Assignment. Please reproduce the data exactly, excluding any pictures it contains.

-------- Supplied records

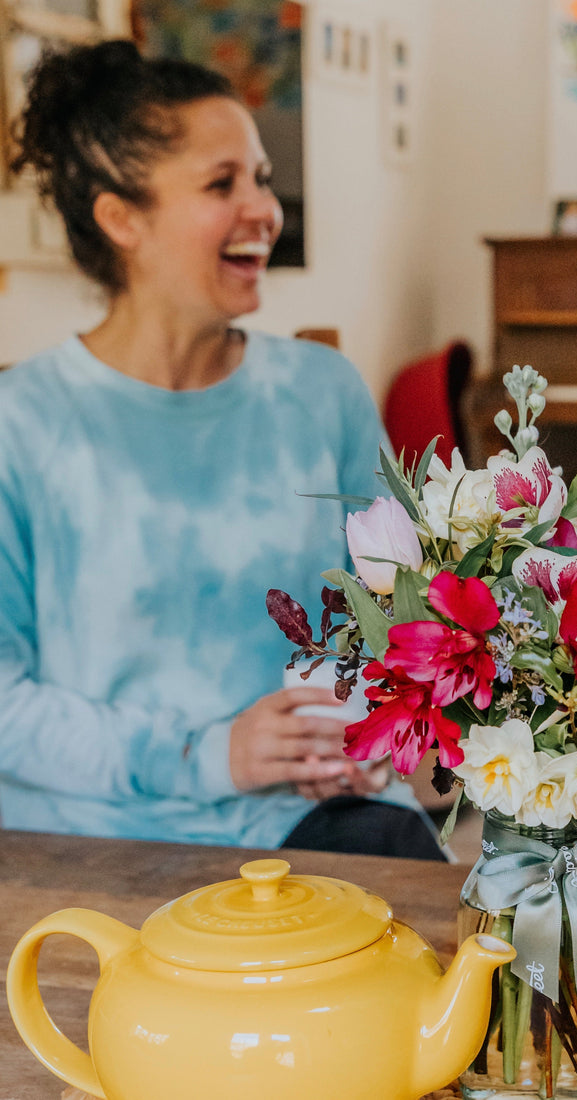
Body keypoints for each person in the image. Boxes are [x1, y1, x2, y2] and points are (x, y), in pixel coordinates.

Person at [0, 40, 443, 860]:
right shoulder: (20, 425)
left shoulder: (322, 392)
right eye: (221, 184)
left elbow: (413, 609)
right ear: (120, 217)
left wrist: (368, 730)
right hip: (83, 832)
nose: (264, 211)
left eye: (263, 180)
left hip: (301, 818)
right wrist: (207, 755)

----------------

Answer space.
Body keypoints for each person in the image. Boxes are [x1, y1, x2, y2] and points are (x, y), in pixel coordinates.

Person at [0, 40, 443, 860]:
right shoulder: (20, 425)
left shoulder: (322, 392)
right eye: (221, 184)
left elbow: (413, 609)
right ear: (120, 217)
left wrist: (368, 730)
right hip: (83, 832)
nose: (264, 211)
left eye: (263, 180)
left hip: (301, 818)
right wrist: (207, 755)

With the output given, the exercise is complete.